MATERIAL PROVIDED

⟨

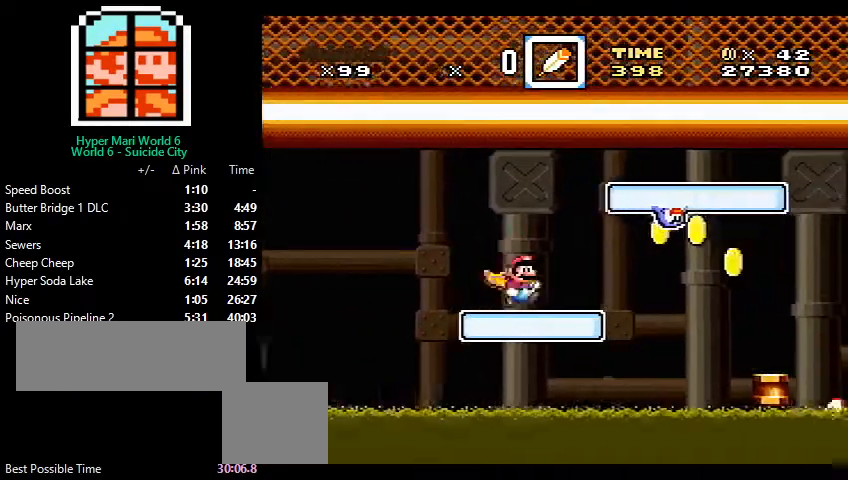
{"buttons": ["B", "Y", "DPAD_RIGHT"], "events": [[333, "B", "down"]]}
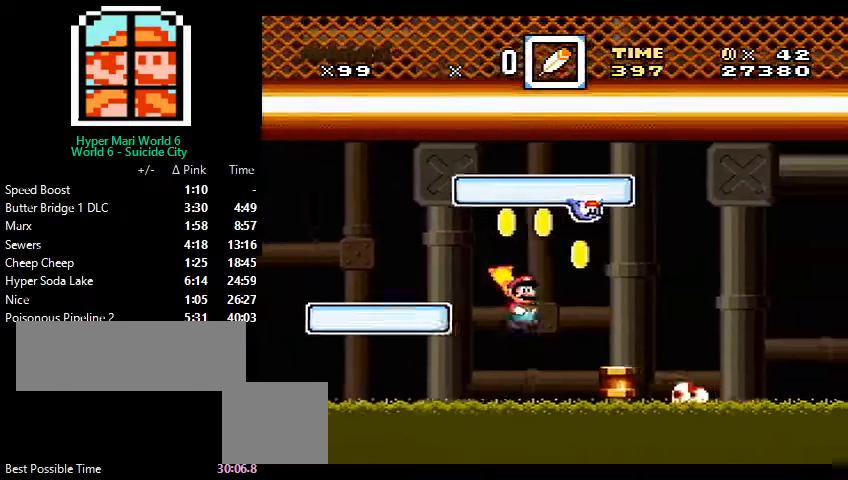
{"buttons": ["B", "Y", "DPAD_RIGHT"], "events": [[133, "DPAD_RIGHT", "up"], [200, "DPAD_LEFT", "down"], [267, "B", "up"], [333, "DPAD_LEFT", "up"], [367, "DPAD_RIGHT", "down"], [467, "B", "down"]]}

⟩
⟨

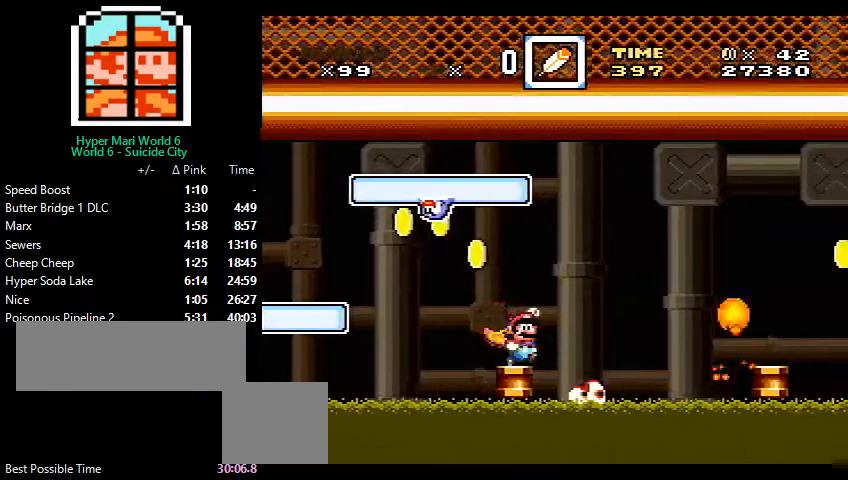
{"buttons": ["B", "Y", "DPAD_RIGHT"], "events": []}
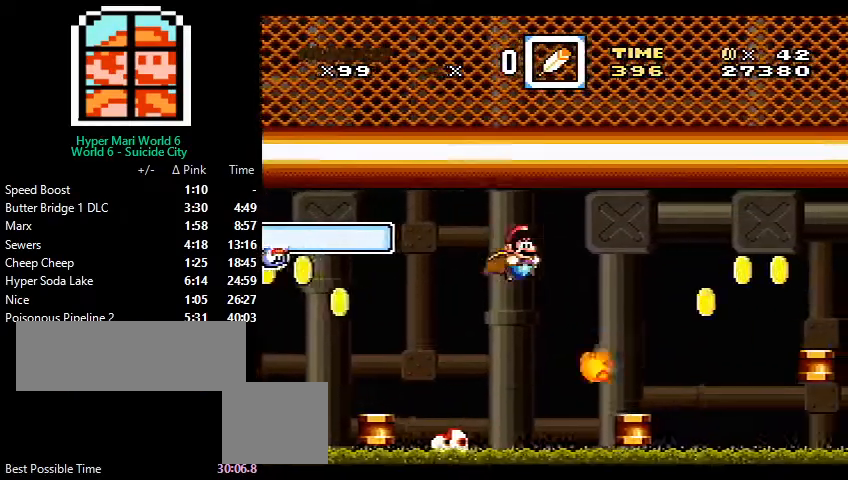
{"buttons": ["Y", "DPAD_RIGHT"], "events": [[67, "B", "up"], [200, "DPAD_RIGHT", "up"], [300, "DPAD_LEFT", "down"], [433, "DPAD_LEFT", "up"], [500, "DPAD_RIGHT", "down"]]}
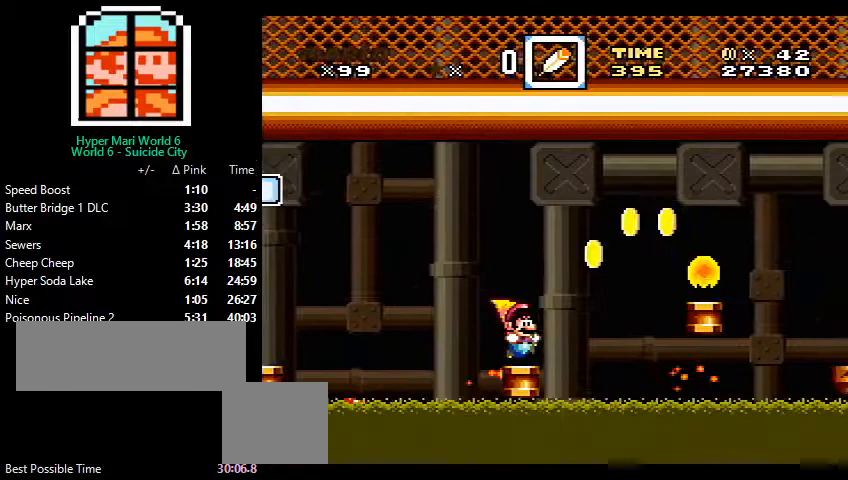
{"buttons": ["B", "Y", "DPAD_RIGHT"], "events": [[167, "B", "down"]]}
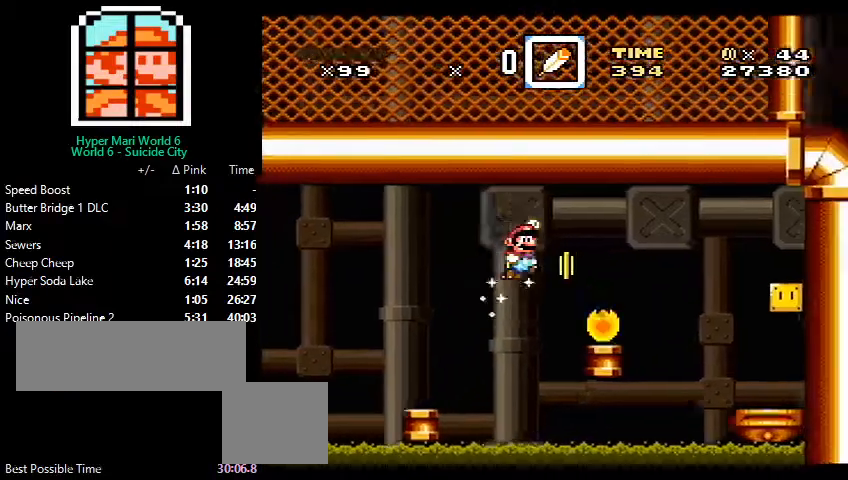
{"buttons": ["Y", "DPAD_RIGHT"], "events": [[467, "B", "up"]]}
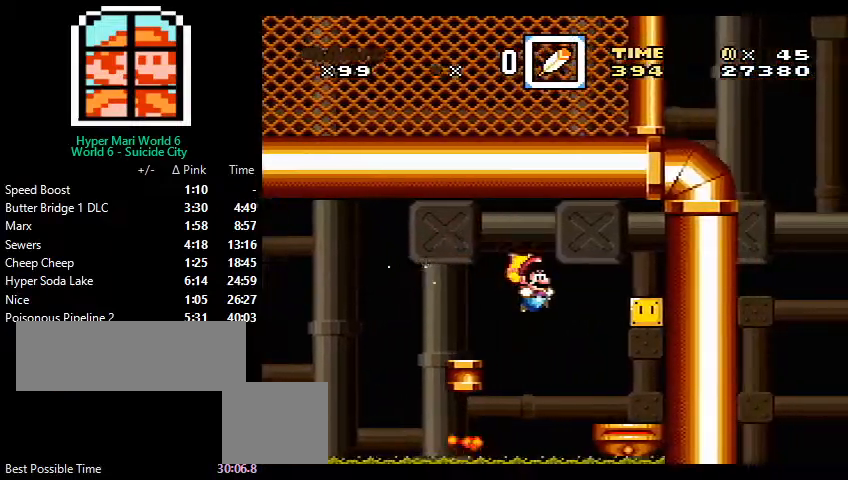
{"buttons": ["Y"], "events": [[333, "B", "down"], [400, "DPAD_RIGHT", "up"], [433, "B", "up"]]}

⟩

WORK REQUEST
Find every line above that contains the word "down", and return each one.

RESULT
{"buttons": ["B", "Y", "DPAD_RIGHT"], "events": [[333, "B", "down"]]}
{"buttons": ["B", "Y", "DPAD_RIGHT"], "events": [[133, "DPAD_RIGHT", "up"], [200, "DPAD_LEFT", "down"], [267, "B", "up"], [333, "DPAD_LEFT", "up"], [367, "DPAD_RIGHT", "down"], [467, "B", "down"]]}
{"buttons": ["Y", "DPAD_RIGHT"], "events": [[67, "B", "up"], [200, "DPAD_RIGHT", "up"], [300, "DPAD_LEFT", "down"], [433, "DPAD_LEFT", "up"], [500, "DPAD_RIGHT", "down"]]}
{"buttons": ["B", "Y", "DPAD_RIGHT"], "events": [[167, "B", "down"]]}
{"buttons": ["Y"], "events": [[333, "B", "down"], [400, "DPAD_RIGHT", "up"], [433, "B", "up"]]}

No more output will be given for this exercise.